Exercise task: Reproduce every one of the entries below verbatim, line for line, with no changes.

Given information:
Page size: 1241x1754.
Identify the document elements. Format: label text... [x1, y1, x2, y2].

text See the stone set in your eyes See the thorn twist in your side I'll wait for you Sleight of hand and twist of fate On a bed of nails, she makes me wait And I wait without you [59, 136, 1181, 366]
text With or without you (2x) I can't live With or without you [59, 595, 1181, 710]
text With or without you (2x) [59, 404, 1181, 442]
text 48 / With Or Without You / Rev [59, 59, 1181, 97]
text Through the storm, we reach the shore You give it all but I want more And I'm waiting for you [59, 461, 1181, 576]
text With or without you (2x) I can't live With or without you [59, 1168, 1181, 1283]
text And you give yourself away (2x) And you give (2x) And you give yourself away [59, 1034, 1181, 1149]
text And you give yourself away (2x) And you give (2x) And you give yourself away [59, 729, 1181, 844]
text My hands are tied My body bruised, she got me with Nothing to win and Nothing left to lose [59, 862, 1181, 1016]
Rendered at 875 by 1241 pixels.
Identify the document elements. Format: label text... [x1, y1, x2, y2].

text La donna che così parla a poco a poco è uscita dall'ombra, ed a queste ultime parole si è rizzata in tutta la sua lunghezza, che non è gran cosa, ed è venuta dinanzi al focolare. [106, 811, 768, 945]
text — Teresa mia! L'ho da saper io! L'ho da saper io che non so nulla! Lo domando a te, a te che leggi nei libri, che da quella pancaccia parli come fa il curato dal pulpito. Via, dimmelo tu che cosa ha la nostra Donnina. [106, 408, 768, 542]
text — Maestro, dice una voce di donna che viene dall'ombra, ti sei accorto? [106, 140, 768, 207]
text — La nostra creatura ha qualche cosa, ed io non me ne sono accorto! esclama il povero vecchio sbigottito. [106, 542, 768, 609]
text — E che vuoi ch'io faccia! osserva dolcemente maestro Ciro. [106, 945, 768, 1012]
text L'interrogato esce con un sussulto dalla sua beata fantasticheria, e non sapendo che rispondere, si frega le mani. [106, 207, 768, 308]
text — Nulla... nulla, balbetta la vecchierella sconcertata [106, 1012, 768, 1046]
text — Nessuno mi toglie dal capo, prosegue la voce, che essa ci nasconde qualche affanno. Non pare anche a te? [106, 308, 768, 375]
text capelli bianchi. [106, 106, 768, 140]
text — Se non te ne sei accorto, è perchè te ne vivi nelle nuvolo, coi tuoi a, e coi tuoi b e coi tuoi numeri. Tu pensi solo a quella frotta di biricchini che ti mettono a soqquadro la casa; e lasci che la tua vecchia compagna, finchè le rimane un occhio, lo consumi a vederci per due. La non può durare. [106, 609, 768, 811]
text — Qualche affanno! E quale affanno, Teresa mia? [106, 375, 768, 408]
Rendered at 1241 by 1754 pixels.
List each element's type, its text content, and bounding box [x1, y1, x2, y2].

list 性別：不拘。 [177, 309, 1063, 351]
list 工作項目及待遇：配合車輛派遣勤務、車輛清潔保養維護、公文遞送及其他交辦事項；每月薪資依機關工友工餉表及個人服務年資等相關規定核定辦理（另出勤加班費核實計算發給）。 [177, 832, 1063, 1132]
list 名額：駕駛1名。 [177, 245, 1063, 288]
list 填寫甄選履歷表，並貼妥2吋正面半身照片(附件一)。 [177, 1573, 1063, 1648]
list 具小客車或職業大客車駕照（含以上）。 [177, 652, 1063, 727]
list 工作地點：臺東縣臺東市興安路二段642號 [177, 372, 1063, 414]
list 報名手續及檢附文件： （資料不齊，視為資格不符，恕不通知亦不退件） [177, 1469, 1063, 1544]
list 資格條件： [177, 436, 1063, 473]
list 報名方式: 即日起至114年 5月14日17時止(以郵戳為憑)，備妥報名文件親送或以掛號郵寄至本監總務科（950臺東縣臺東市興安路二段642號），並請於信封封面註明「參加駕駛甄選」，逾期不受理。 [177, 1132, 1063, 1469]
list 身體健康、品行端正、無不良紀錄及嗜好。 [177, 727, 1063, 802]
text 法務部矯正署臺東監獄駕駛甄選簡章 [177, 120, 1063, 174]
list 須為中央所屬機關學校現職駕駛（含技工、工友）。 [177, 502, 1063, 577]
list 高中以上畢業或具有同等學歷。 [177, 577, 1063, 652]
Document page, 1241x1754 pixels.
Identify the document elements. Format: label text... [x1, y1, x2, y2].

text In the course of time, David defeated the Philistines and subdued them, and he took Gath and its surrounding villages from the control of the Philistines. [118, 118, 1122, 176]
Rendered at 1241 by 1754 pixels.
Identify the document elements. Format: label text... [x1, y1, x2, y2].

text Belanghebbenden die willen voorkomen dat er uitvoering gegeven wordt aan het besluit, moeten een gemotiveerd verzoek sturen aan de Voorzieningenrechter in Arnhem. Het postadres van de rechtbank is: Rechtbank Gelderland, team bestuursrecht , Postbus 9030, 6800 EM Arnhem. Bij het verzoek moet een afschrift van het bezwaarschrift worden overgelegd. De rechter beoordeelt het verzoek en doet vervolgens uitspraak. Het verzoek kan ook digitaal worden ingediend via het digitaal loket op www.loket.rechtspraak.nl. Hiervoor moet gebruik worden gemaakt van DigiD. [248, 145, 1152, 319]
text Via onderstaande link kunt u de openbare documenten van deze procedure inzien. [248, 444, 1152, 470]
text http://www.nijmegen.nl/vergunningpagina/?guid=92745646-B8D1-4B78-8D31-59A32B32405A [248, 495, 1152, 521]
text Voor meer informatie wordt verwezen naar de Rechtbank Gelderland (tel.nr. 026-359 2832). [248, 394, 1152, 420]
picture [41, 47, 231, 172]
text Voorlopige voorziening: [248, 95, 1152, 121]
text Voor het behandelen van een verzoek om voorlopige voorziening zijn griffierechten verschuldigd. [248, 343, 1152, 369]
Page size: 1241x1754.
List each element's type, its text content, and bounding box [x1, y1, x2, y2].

Problem solution:
Page size: 1241x1754.
Identify the document elements. Format: label text... [x1, y1, x2, y2].

text See the stone set in your eyes See the thorn twist in your side I'll wait for you Sleight of hand and twist of fate On a bed of nails, she makes me wait And I wait without you [59, 136, 1181, 366]
text With or without you (2x) I can't live With or without you [59, 595, 1181, 710]
text With or without you (2x) [59, 404, 1181, 442]
text 48 / With Or Without You / Rev [59, 59, 1181, 97]
text Through the storm, we reach the shore You give it all but I want more And I'm waiting for you [59, 461, 1181, 576]
text With or without you (2x) I can't live With or without you [59, 1168, 1181, 1283]
text And you give yourself away (2x) And you give (2x) And you give yourself away [59, 1034, 1181, 1149]
text And you give yourself away (2x) And you give (2x) And you give yourself away [59, 729, 1181, 844]
text My hands are tied My body bruised, she got me with Nothing to win and Nothing left to lose [59, 862, 1181, 1016]
Rendered at 875 by 1241 pixels.
Identify the document elements. Format: label text... [x1, y1, x2, y2].

text La donna che così parla a poco a poco è uscita dall'ombra, ed a queste ultime parole si è rizzata in tutta la sua lunghezza, che non è gran cosa, ed è venuta dinanzi al focolare. [106, 811, 768, 945]
text — Teresa mia! L'ho da saper io! L'ho da saper io che non so nulla! Lo domando a te, a te che leggi nei libri, che da quella pancaccia parli come fa il curato dal pulpito. Via, dimmelo tu che cosa ha la nostra Donnina. [106, 408, 768, 542]
text — Maestro, dice una voce di donna che viene dall'ombra, ti sei accorto? [106, 140, 768, 207]
text — La nostra creatura ha qualche cosa, ed io non me ne sono accorto! esclama il povero vecchio sbigottito. [106, 542, 768, 609]
text — E che vuoi ch'io faccia! osserva dolcemente maestro Ciro. [106, 945, 768, 1012]
text L'interrogato esce con un sussulto dalla sua beata fantasticheria, e non sapendo che rispondere, si frega le mani. [106, 207, 768, 308]
text — Nulla... nulla, balbetta la vecchierella sconcertata [106, 1012, 768, 1046]
text — Nessuno mi toglie dal capo, prosegue la voce, che essa ci nasconde qualche affanno. Non pare anche a te? [106, 308, 768, 375]
text capelli bianchi. [106, 106, 768, 140]
text — Se non te ne sei accorto, è perchè te ne vivi nelle nuvolo, coi tuoi a, e coi tuoi b e coi tuoi numeri. Tu pensi solo a quella frotta di biricchini che ti mettono a soqquadro la casa; e lasci che la tua vecchia compagna, finchè le rimane un occhio, lo consumi a vederci per due. La non può durare. [106, 609, 768, 811]
text — Qualche affanno! E quale affanno, Teresa mia? [106, 375, 768, 408]
Rendered at 1241 by 1754 pixels.
List each element's type, its text content, and bounding box [x1, y1, x2, y2].

list 性別：不拘。 [177, 309, 1063, 351]
list 工作項目及待遇：配合車輛派遣勤務、車輛清潔保養維護、公文遞送及其他交辦事項；每月薪資依機關工友工餉表及個人服務年資等相關規定核定辦理（另出勤加班費核實計算發給）。 [177, 832, 1063, 1132]
list 名額：駕駛1名。 [177, 245, 1063, 288]
list 填寫甄選履歷表，並貼妥2吋正面半身照片(附件一)。 [177, 1573, 1063, 1648]
list 具小客車或職業大客車駕照（含以上）。 [177, 652, 1063, 727]
list 工作地點：臺東縣臺東市興安路二段642號 [177, 372, 1063, 414]
list 報名手續及檢附文件： （資料不齊，視為資格不符，恕不通知亦不退件） [177, 1469, 1063, 1544]
list 資格條件： [177, 436, 1063, 473]
list 報名方式: 即日起至114年 5月14日17時止(以郵戳為憑)，備妥報名文件親送或以掛號郵寄至本監總務科（950臺東縣臺東市興安路二段642號），並請於信封封面註明「參加駕駛甄選」，逾期不受理。 [177, 1132, 1063, 1469]
list 身體健康、品行端正、無不良紀錄及嗜好。 [177, 727, 1063, 802]
text 法務部矯正署臺東監獄駕駛甄選簡章 [177, 120, 1063, 174]
list 須為中央所屬機關學校現職駕駛（含技工、工友）。 [177, 502, 1063, 577]
list 高中以上畢業或具有同等學歷。 [177, 577, 1063, 652]
Document page, 1241x1754 pixels.
Identify the document elements. Format: label text... [x1, y1, x2, y2].

text In the course of time, David defeated the Philistines and subdued them, and he took Gath and its surrounding villages from the control of the Philistines. [118, 118, 1122, 176]
Rendered at 1241 by 1754 pixels.
Identify the document elements. Format: label text... [x1, y1, x2, y2].

text Belanghebbenden die willen voorkomen dat er uitvoering gegeven wordt aan het besluit, moeten een gemotiveerd verzoek sturen aan de Voorzieningenrechter in Arnhem. Het postadres van de rechtbank is: Rechtbank Gelderland, team bestuursrecht , Postbus 9030, 6800 EM Arnhem. Bij het verzoek moet een afschrift van het bezwaarschrift worden overgelegd. De rechter beoordeelt het verzoek en doet vervolgens uitspraak. Het verzoek kan ook digitaal worden ingediend via het digitaal loket op www.loket.rechtspraak.nl. Hiervoor moet gebruik worden gemaakt van DigiD. [248, 145, 1152, 319]
text Via onderstaande link kunt u de openbare documenten van deze procedure inzien. [248, 444, 1152, 470]
text http://www.nijmegen.nl/vergunningpagina/?guid=92745646-B8D1-4B78-8D31-59A32B32405A [248, 495, 1152, 521]
text Voor meer informatie wordt verwezen naar de Rechtbank Gelderland (tel.nr. 026-359 2832). [248, 394, 1152, 420]
picture [41, 47, 231, 172]
text Voorlopige voorziening: [248, 95, 1152, 121]
text Voor het behandelen van een verzoek om voorlopige voorziening zijn griffierechten verschuldigd. [248, 343, 1152, 369]
Page size: 1241x1754.
List each element's type, its text content, and bounding box [x1, y1, x2, y2].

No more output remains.